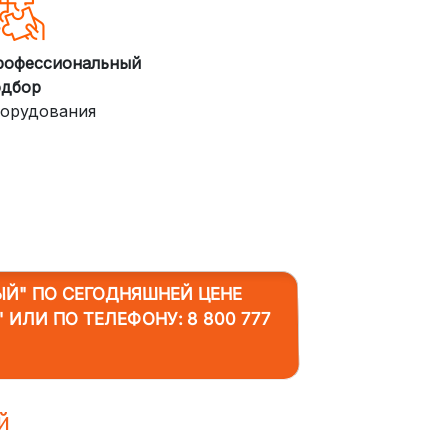
рофессиональный
одбор
орудования
ЫЙ"
ПО СЕГОДНЯШНЕЙ ЦЕНЕ
" ИЛИ ПО ТЕЛЕФОНУ:
8 800 777
й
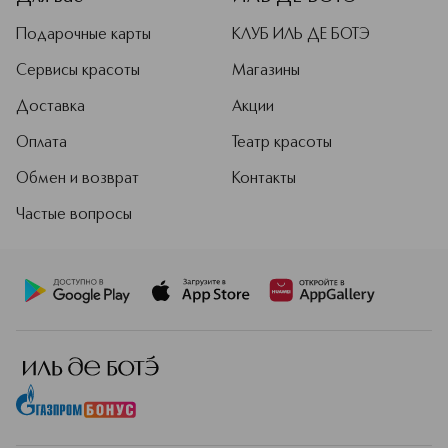
Подарочные карты
КЛУБ ИЛЬ ДЕ БОТЭ
Сервисы красоты
Магазины
Доставка
Акции
Оплата
Театр красоты
Обмен и возврат
Контакты
Частые вопросы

* * *

Please retype the whole listing above exactly, without any of its images.

рофессиональный
одбор
орудования
ЫЙ"
ПО СЕГОДНЯШНЕЙ ЦЕНЕ
" ИЛИ ПО ТЕЛЕФОНУ:
8 800 777
й
Подарочные карты
КЛУБ ИЛЬ ДЕ БОТЭ
Сервисы красоты
Магазины
Доставка
Акции
Оплата
Театр красоты
Обмен и возврат
Контакты
Частые вопросы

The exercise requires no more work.